Question #2: Will the Pakistani Military stop interfering in the country’s democratic progress?

The Pakistan Army is being accused of orchestrating a move against the last government of Imran Khan this year and before that meddling in the 2018 elections in favor of Khan, and getting Nawaz Sharif, another former prime minister disqualified for life from contesting elections with fabricated charges, in collusion with the Pakistani judiciary.

General Bajwa is especially notorious in this regard as it is widely known in Pakistan that he sought an extension to his three year stipulated tenure as army chief and arm-twisted the civilian leadership to pass a law so that he could continue as the chief for another term. Bajwa who cherry-picked Khan to become the Prime Minister in 2018 did so by not only rigging the elections on the day of the vote but also using the military power to attack political opponents of Khan.

Recorded data
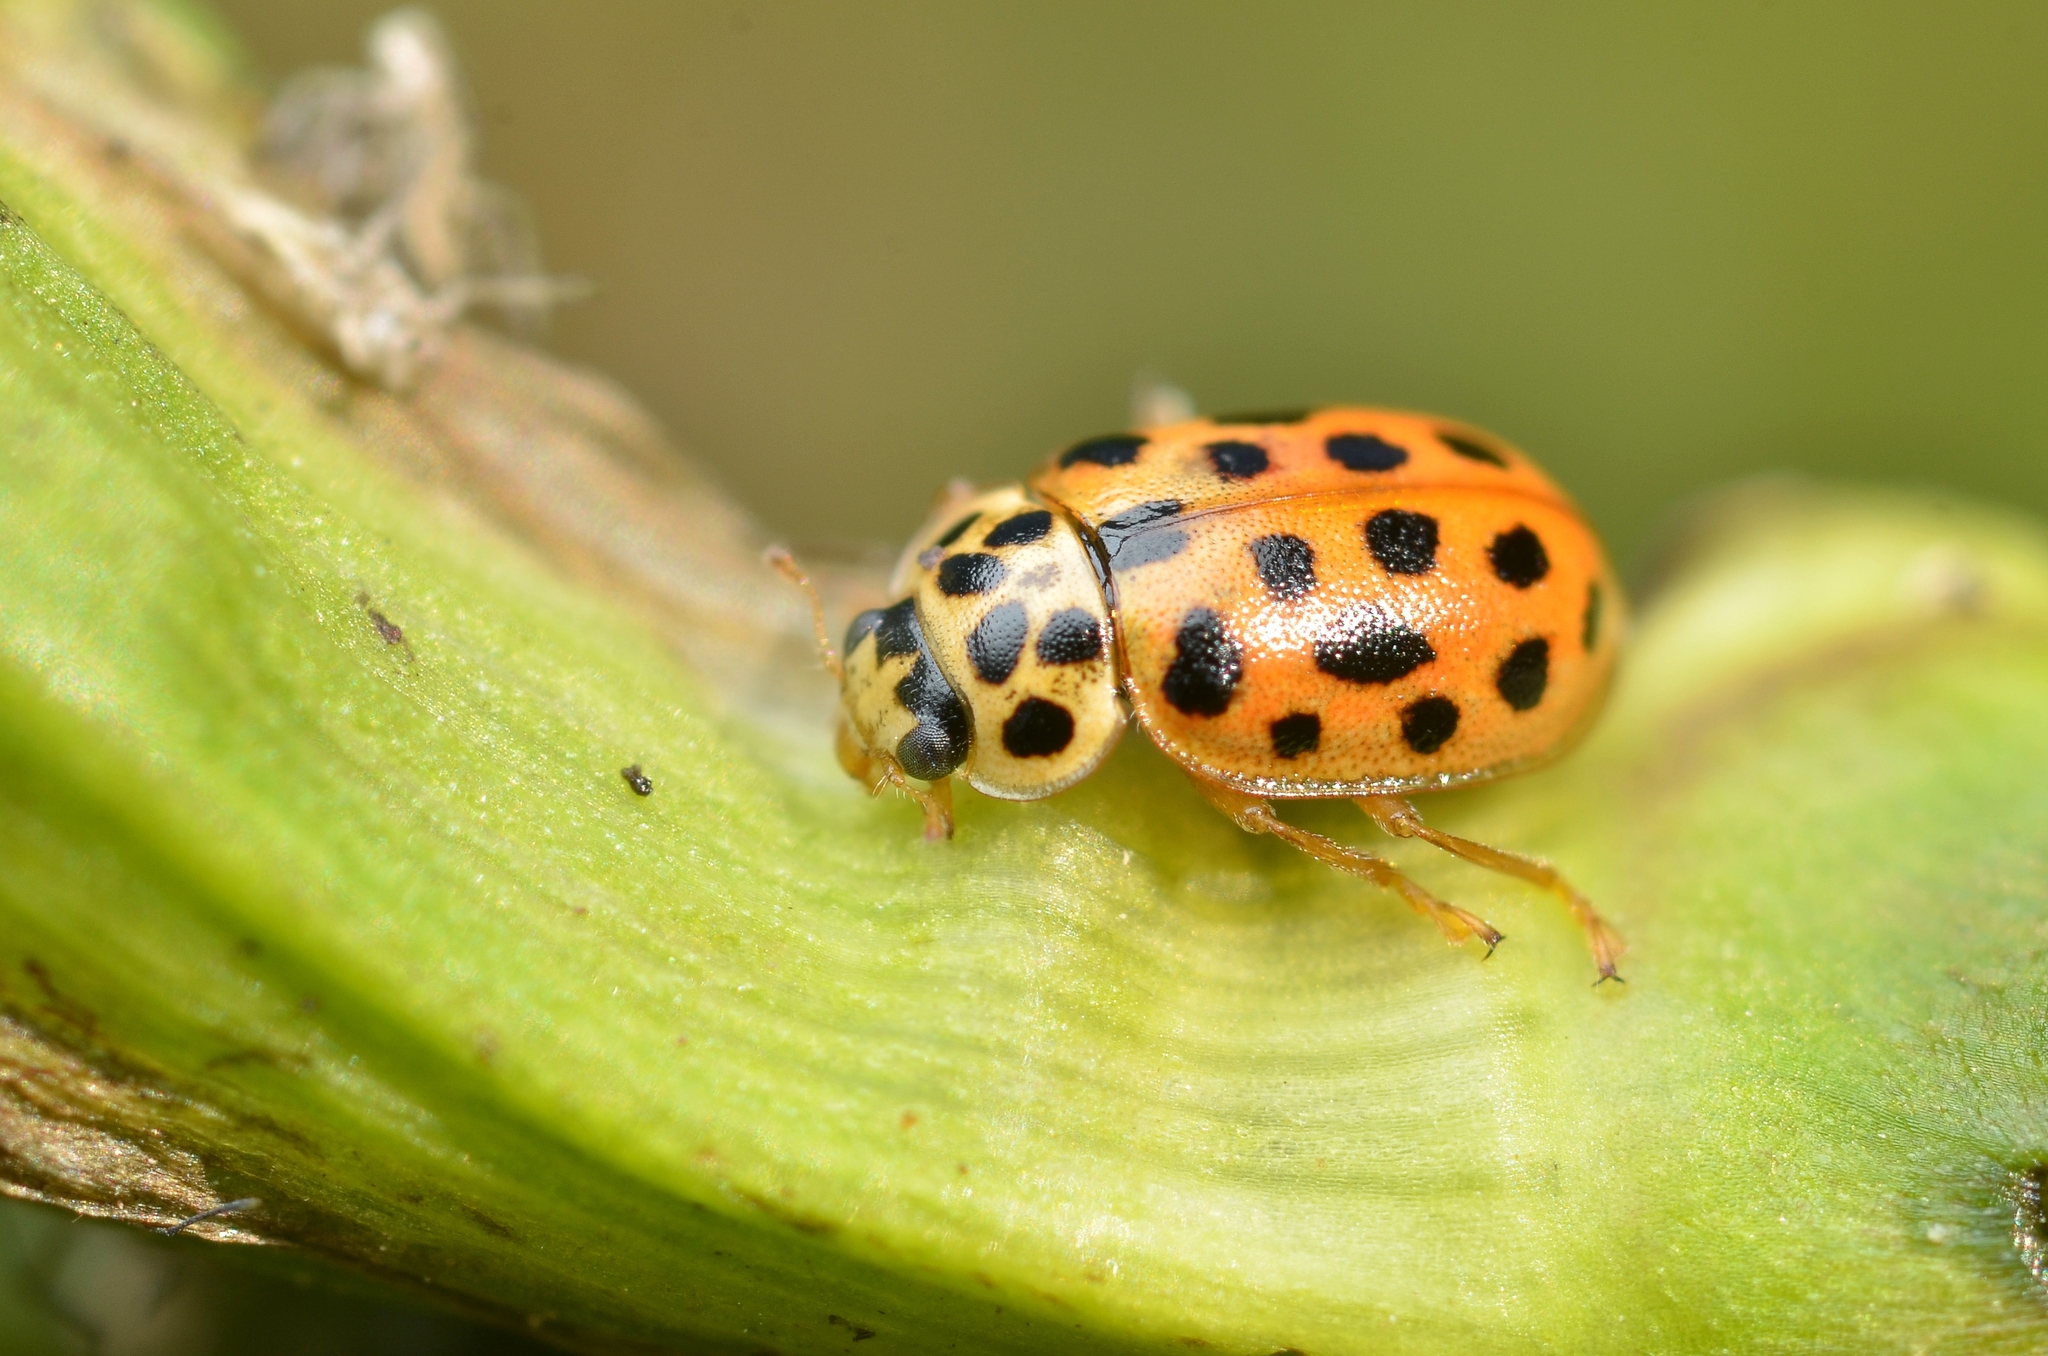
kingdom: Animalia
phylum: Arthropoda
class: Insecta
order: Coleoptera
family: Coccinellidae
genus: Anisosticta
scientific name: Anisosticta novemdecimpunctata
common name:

Goal :: Repeat the passage on the Pakistani military from "General Bajwa is" to "opponents of Khan.", and switch "civilian leadership" to "civilian government" in it.

Result below ::
General Bajwa is especially notorious in this regard as it is widely known in Pakistan that he sought an extension to his three year stipulated tenure as army chief and arm-twisted the civilian government to pass a law so that he could continue as the chief for another term. Bajwa who cherry-picked Khan to become the Prime Minister in 2018 did so by not only rigging the elections on the day of the vote but also using the military power to attack political opponents of Khan.